I am following these notes on signals and systems. Following is the paragraph from page 25 which I am having a difficulty with.
Discrete-time sinusoids have the obvious form $s(n) = A\cos(2πfn + φ)$. As opposed to analog complex exponentials and sinusoids that can have their frequencies be any real value, frequencies of their discrete-time counterparts yield unique waveforms only when $f$ lies in the interval $(-1/2, 1/2]$ This property can be easily understood by noting that adding an integer to the frequency of the discrete-time complex exponential has no effect on the signal’s value.
$$e^{i 2 \pi (f+m) n}=e^{i 2 \pi f n}e^{i 2 \pi mn}=e^{i 2 \pi f n} $$
This derivation follows because the complex exponential evaluated at an integer multiple of $2π$ equals one.
I don't understand how can $e^{i 2 \pi mn }$ be always $1$.
Suppose $f'=f+m=0.75$ where $-1/2<f \le 1/2$,
then $f=1/2$ and $m=0.25$ but $e^{i 2 \pi 0.75 n}\neq1 \forall n \in \mathbb{Z}$
The point of the paragraph is to show that replacing $f$ with $f+m$ does not change the waveform, for any integer m.

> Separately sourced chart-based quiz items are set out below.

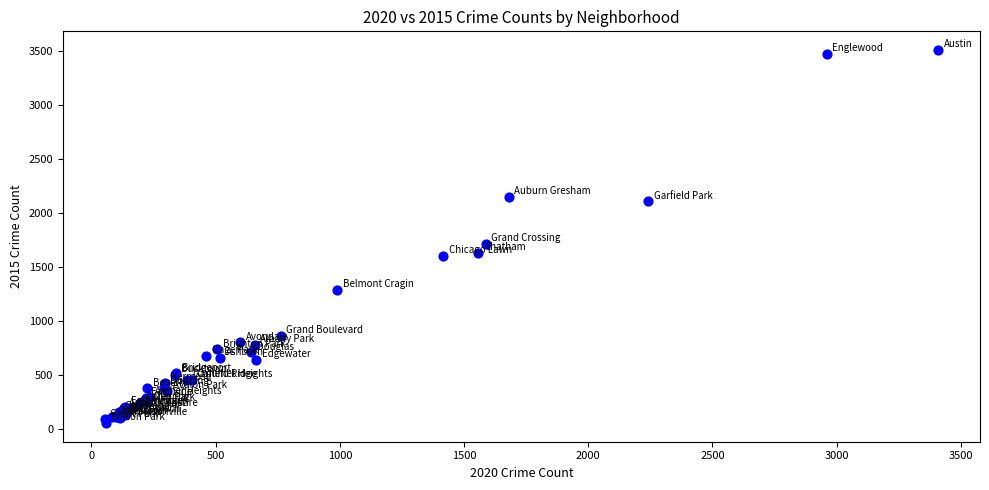

What Y value in the scatter plot is closest to 1781?

1710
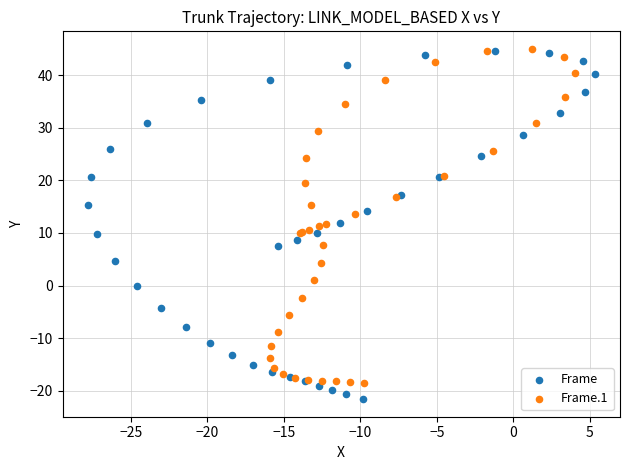

Which series reaches the minimum Y coordinate?

Frame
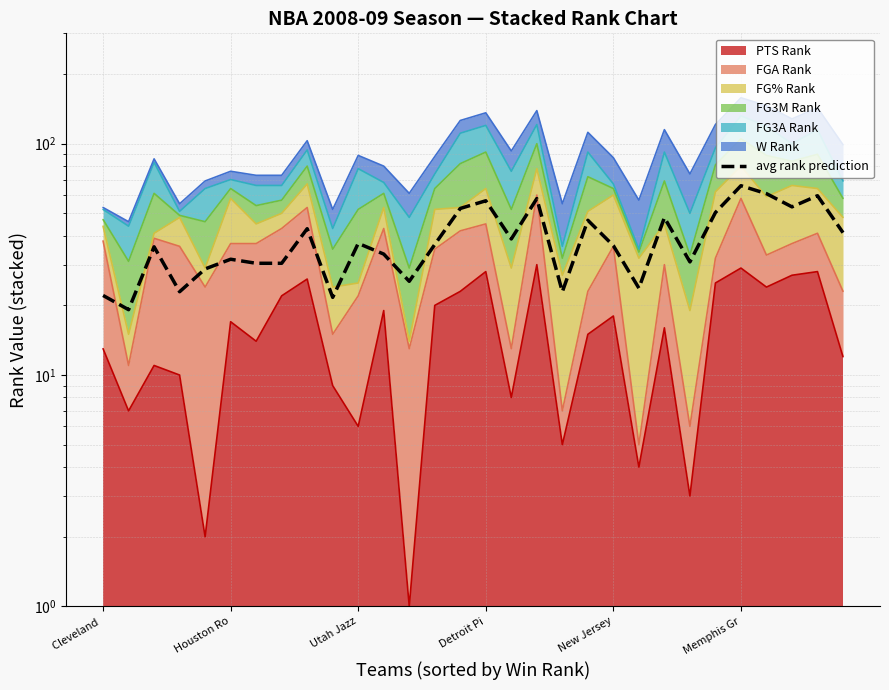

How many interior local peaks (higher than both neighbors) does the data have?

10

This would imply that it is only relevant to choose values of $f$ in an interval of length $1$, since going any wider would result in duplicates. The author of the text chooses the interval $(-\frac12, \frac12]$: you can see that there is no way to get more than one point of this set, if we only add integers; moreover, for any real number we may choose, by adding an integer we can always get to one (and only one) point of this set.

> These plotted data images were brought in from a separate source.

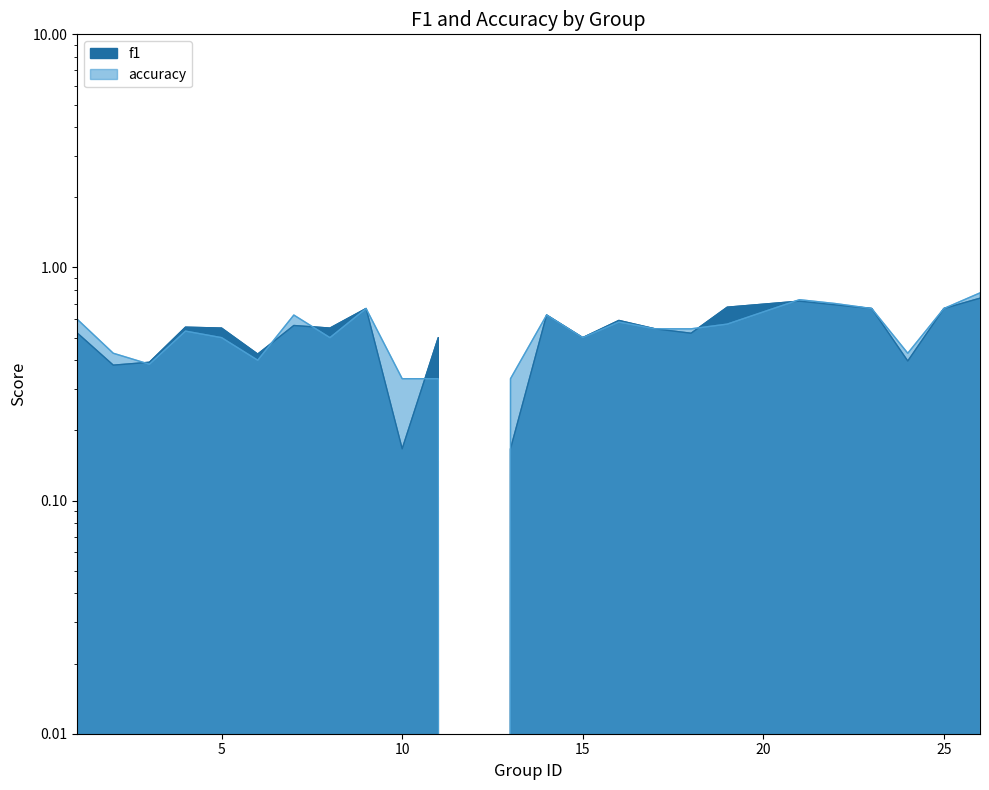

List the series in order of their overall mean, highest first.

accuracy, f1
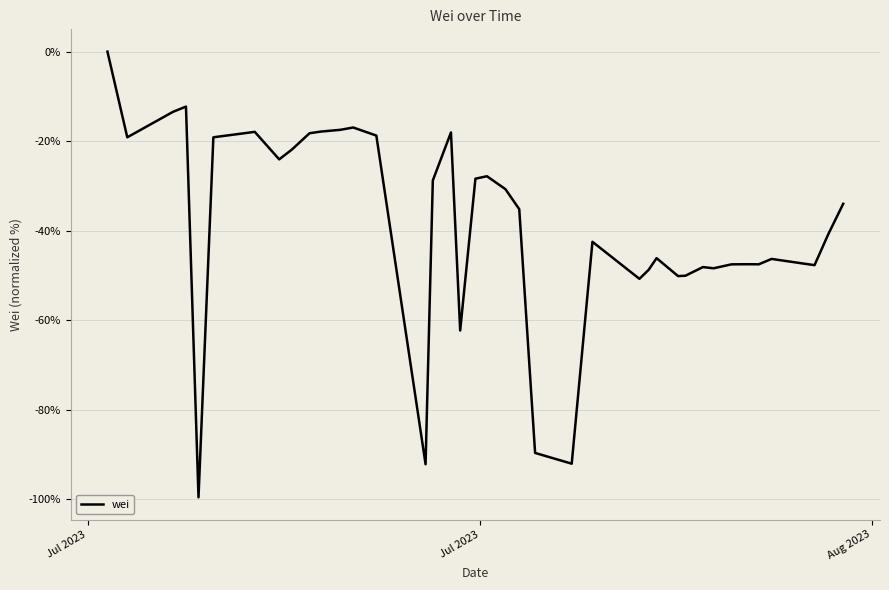

What is the difference between the maximum and minimum values?

99.6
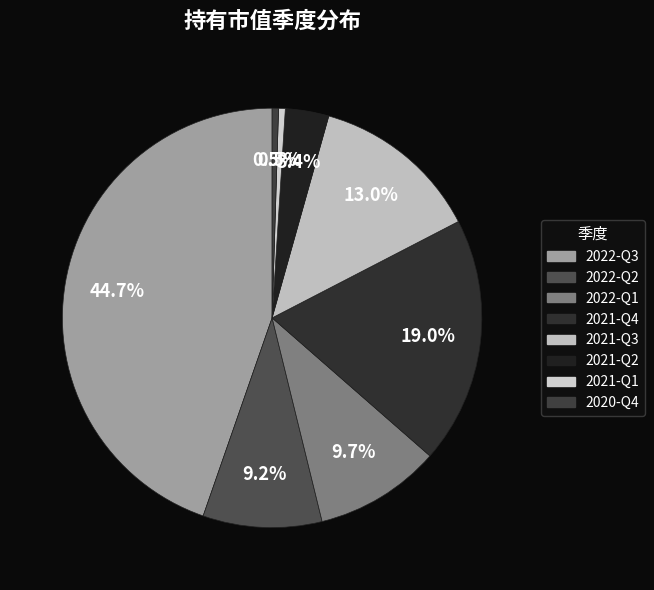

The 2021-Q3 slice represents 6% of the pie. True or false?

False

To prove this, we must show that this relation holds: $$ e^{i2\pi (f+m) n}=e^{i2\pi f n}$$
Starting from the left side, simply distribute the exponent: $$ e^{i2\pi (f+m) n}=e^{i2\pi f n+i2\pi m n}$$
Then, apply a property of the exponential function: $$e^{i2\pi f n+i2\pi m n}=e^{i2\pi f n}e^{i2\pi m n}$$
Since we chose $m$ as an integer, and $n$ is also integer, then $2\pi m n$ is an integer multiple of $2\pi$, and therefore $e^{i2\pi m n}=e^0=1$.
Thus we have proved our claim.